Second, let us praise Gordon Brown. The Chancellor has resisted the appeals of sentiment from Old Labour to blow the whole lot on higher public spending. That would be to make the same mistake in mirror image as the Conservatives when they used the sale of the family silver to prop up the revenue account. Margaret Thatcher used the tax on North Sea oil and the proceeds of privatisation primarily to cut income tax, but the mistake was essentially the same - of using a one-off windfall to allow the Government to spend more than it raised in taxes, year on year.

Mr Brown should be congratulated on using the money to repay the national debt instead. That is the sustainable and fair way to give the money back to its rightful owners, namely the people of this country, by reducing the interest payments the Government has to find each year.

But why not, the intelligent Old Labourite might ask, keep interest payments the same and increase public spending a little, spreading the £22.5bn prudently over the next 20 years? There are two arguments against that. One is that Mr Brown is already planning to increase spending on education and, to an unprecedented extent, health over the next few years. The other is a matter of fairness between generations. The trouble with government debt is that it represents a tax on future citizens. There is nothing wrong with debt in a country with a young population or with pressing social needs. But Britain, with its ageing population, ought to be trying to reduce the burden on the workers of the future. True, Britain is in a better position than most European countries. Our national debt is less than 40 per cent of national income, and heading towards 30 per cent, and more of our future pensions are covered by present investments. But the argument stands.

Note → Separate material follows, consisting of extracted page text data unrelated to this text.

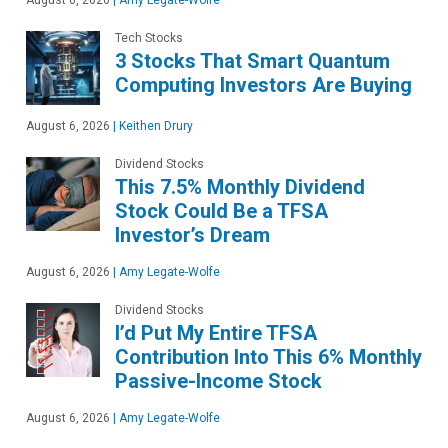
August 6, 2026
|
Amy Legate-Wolfe
Tech Stocks
3 Stocks That Smart Quantum
Computing Investors Are Buying
August 6, 2026
|
Keithen Drury
Dividend Stocks
This 7.5% Monthly Dividend
Stock Could Be a TFSA
Investor’s Dream
August 6, 2026
|
Amy Legate-Wolfe
Dividend Stocks
I’d Put My Entire TFSA
Contribution Into This 6% Monthly
Passive-Income Stock
August 6, 2026
|
Amy Legate-Wolfe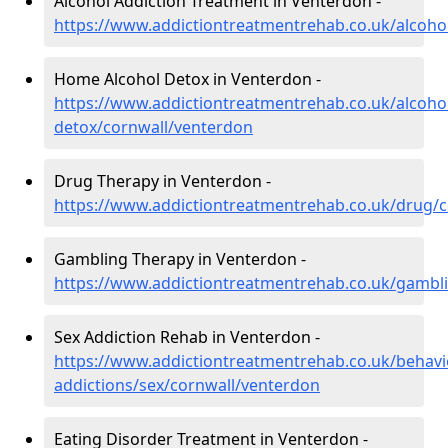
Alcohol Addiction Treatment in Venterdon -
https://www.addictiontreatmentrehab.co.uk/alcoho
Home Alcohol Detox in Venterdon -
https://www.addictiontreatmentrehab.co.uk/alcoh
detox/cornwall/venterdon
Drug Therapy in Venterdon -
https://www.addictiontreatmentrehab.co.uk/drug/
Gambling Therapy in Venterdon -
https://www.addictiontreatmentrehab.co.uk/gambl
Sex Addiction Rehab in Venterdon -
https://www.addictiontreatmentrehab.co.uk/behavi
addictions/sex/cornwall/venterdon
Eating Disorder Treatment in Venterdon -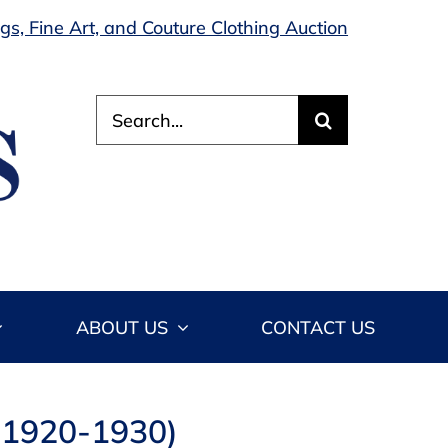
s, Fine Art, and Couture Clothing Auction
Search
for:
ABOUT US
CONTACT US
e 1920-1930)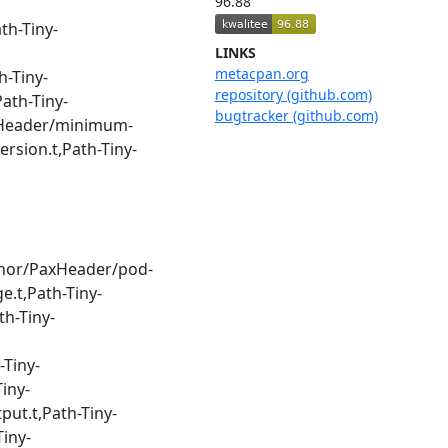
96.88
th-Tiny-
LINKS
metacpan.org
h-Tiny-
repository (github.com)
ath-Tiny-
bugtracker (github.com)
PaxHeader/minimum-
rsion.t,Path-Tiny-
uthor/PaxHeader/pod-
e.t,Path-Tiny-
th-Tiny-
-Tiny-
iny-
put.t,Path-Tiny-
Tiny-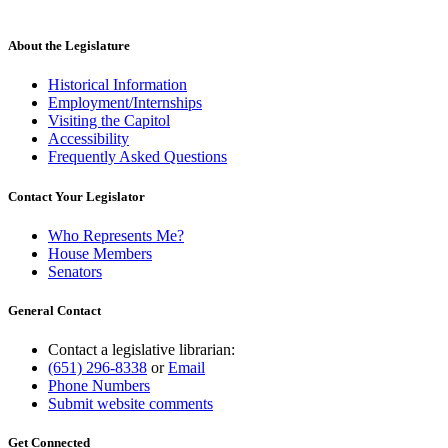
About the Legislature
Historical Information
Employment/Internships
Visiting the Capitol
Accessibility
Frequently Asked Questions
Contact Your Legislator
Who Represents Me?
House Members
Senators
General Contact
Contact a legislative librarian:
(651) 296-8338
or
Email
Phone Numbers
Submit website comments
Get Connected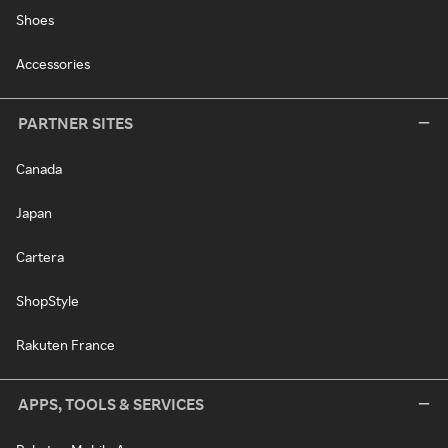
Shoes
Accessories
PARTNER SITES
Canada
Japan
Cartera
ShopStyle
Rakuten France
APPS, TOOLS & SERVICES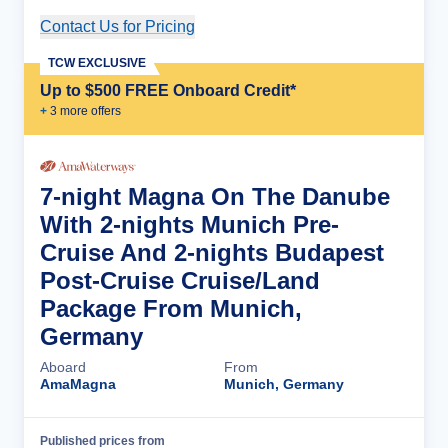
Contact Us for Pricing
Cruise Details
TCW EXCLUSIVE
Up to $500 FREE Onboard Credit*
+
3
more offer
s
7-night Magna On The Danube
With 2-nights Munich Pre-
Cruise And 2-nights Budapest
Post-Cruise Cruise/Land
Package From Munich,
Germany
Aboard
From
AmaMagna
Munich, Germany
Published prices from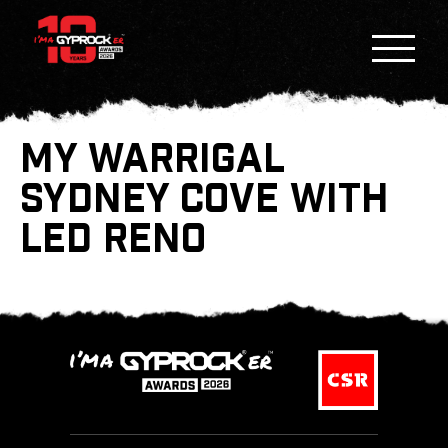
MY WARRIGAL
SYDNEY COVE WITH
LED RENO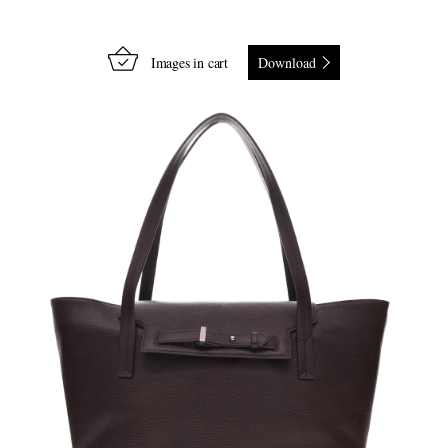
Images in cart
Download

Finally, though, let us praise Vincent Cable, another economist-politician. The Lib Dem trade and industry spokesman wrote an excellent article in The Independent on Tuesday in which he advocated using the same auction system to maximise the public benefit from the allocation of another scarce resource, namely landing and take-off slots at airports. And he speculated about other possibilities, pointing out that the public revenue from the sale of television broadcasting licences, for example, does not seem to reflect their true value.

Make Mr Cable a Treasury minister, Mr Brown, and see how many more good economic ideas can be translated into political practice.